- TEXT UNDER STUDY:
§ §
Ultrafast 3D printing with submicrometer features using electrostatic jet deflection.

Additive manufacturing technologies based on layer-by-layer deposition of material ejected from a nozzle provide unmatched versatility but are limited in terms of printing speed and resolution. Electrohydrodynamic jetting uniquely allows generating submicrometer jets that can reach speeds above 1 m s-1, but such jets cannot be precisely collected by too slow mechanical stages. Here, we demonstrate that controlling the voltage applied to electrodes located around the jet, its trajectory can be continuously adjusted with lateral accelerations up to 106 m s-2. Through electrostatically deflecting the jet, 3D objects with submicrometer features can be printed by stacking nanofibers on top of each other at layer-by-layer frequencies as high as 2000 Hz. The fast jet speed and large layer-by-layer frequencies achieved translate into printing speeds up to 0.5 m s-1 in-plane and 0.4 mm s-1 in the vertical direction, three to four orders of magnitude faster than techniques providing equivalent feature sizes.

Growth dynamics of granular films produced by electrospray.

Particulate coatings produced by electrospray deposition (ESD) of ethyl cellulose particles are found to widen over time. We hypothesize that during the ESD process, the electrospray expands due to repulsion caused by accumulated electrostatic charge in the film. The radial profiles of film thickness, mass density (per unit area), and porosity (gas volume fraction) have been determined as a function of several factors which influence electrostatic charging, namely, collection time, relative humidity, and deposition flux. The mass density has been determined from the local film thickness attained upon thermal annealing, which is largest near the center of the spray. The local porosity is lowest at the film center (at between 0.5 and 0.6), whereas across the film, it is roughly uniform (between 0.6 and 0.7) for deposition in a dry ambient, and slightly higher and more variable for humid ambient deposition. The granular films are compact (with low fractality) as expected for ballistic deposition (large Peclet number).

Turbulence in pneumatic flow focusing and flow blurring regimes.
§ §
- INPUT DATA:
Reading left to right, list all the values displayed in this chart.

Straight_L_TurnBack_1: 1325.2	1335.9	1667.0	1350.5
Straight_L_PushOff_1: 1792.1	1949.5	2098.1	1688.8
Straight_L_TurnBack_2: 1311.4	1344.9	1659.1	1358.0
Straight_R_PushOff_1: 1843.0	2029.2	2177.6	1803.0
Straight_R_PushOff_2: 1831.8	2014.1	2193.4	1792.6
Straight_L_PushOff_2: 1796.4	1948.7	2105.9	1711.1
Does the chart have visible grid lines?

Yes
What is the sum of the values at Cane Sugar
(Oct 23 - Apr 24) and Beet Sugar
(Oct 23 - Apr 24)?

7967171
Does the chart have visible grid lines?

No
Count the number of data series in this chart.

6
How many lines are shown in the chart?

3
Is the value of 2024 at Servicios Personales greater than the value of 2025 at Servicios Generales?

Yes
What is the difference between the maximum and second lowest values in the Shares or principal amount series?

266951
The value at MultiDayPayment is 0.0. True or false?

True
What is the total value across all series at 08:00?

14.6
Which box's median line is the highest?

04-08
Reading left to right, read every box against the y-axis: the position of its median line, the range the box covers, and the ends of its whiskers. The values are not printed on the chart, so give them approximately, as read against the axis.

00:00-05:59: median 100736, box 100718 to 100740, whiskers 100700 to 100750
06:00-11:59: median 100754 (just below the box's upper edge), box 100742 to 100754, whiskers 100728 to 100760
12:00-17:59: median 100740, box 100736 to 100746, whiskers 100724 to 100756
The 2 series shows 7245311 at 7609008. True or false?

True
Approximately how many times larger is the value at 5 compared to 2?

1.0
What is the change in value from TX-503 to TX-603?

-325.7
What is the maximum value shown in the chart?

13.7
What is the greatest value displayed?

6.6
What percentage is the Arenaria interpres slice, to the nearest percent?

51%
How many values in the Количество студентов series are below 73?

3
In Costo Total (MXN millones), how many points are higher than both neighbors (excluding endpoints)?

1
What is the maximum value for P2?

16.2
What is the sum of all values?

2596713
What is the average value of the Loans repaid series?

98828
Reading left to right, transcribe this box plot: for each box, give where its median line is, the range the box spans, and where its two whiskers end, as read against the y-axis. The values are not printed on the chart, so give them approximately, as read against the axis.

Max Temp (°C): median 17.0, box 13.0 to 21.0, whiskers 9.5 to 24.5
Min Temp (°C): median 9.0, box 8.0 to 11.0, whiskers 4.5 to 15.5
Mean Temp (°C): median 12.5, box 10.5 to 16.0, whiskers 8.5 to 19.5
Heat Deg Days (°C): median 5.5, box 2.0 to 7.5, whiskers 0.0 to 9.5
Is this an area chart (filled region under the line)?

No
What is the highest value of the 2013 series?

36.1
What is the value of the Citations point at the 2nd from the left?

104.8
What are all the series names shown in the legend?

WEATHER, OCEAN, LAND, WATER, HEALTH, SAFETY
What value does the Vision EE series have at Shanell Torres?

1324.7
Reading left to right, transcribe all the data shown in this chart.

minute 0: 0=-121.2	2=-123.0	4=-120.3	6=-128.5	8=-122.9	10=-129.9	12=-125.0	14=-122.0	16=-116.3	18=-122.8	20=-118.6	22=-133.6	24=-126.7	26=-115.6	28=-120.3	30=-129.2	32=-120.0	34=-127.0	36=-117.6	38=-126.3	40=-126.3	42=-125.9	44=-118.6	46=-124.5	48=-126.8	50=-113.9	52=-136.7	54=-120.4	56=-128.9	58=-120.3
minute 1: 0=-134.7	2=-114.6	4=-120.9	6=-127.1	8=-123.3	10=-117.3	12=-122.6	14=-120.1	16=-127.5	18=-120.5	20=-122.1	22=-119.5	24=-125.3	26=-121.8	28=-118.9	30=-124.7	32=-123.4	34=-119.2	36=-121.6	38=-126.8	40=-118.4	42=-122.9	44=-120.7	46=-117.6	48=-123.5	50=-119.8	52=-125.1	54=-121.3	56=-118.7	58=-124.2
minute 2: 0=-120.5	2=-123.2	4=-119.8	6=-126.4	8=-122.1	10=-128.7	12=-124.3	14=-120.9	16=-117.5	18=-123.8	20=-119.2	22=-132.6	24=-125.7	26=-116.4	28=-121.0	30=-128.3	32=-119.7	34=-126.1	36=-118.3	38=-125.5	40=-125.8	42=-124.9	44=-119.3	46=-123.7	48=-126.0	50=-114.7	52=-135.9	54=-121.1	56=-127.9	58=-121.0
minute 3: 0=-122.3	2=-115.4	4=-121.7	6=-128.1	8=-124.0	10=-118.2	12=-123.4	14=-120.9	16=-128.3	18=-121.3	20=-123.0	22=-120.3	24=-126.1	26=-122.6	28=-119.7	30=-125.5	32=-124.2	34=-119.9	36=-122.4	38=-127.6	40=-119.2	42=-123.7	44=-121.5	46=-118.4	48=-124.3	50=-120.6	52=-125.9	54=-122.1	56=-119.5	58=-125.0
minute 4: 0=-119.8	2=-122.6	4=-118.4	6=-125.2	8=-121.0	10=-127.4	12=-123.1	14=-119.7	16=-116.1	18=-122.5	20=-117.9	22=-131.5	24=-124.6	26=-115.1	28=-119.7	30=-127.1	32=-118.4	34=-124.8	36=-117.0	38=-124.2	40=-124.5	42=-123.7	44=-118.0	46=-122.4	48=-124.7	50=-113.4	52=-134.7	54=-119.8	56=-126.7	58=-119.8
§ §
- PROMPT: In the text under study, what is the highest layer-by-layer frequency reached when printing by electrostatically deflecting the jet?

- ANSWER SECTION: As high as 2000 Hz.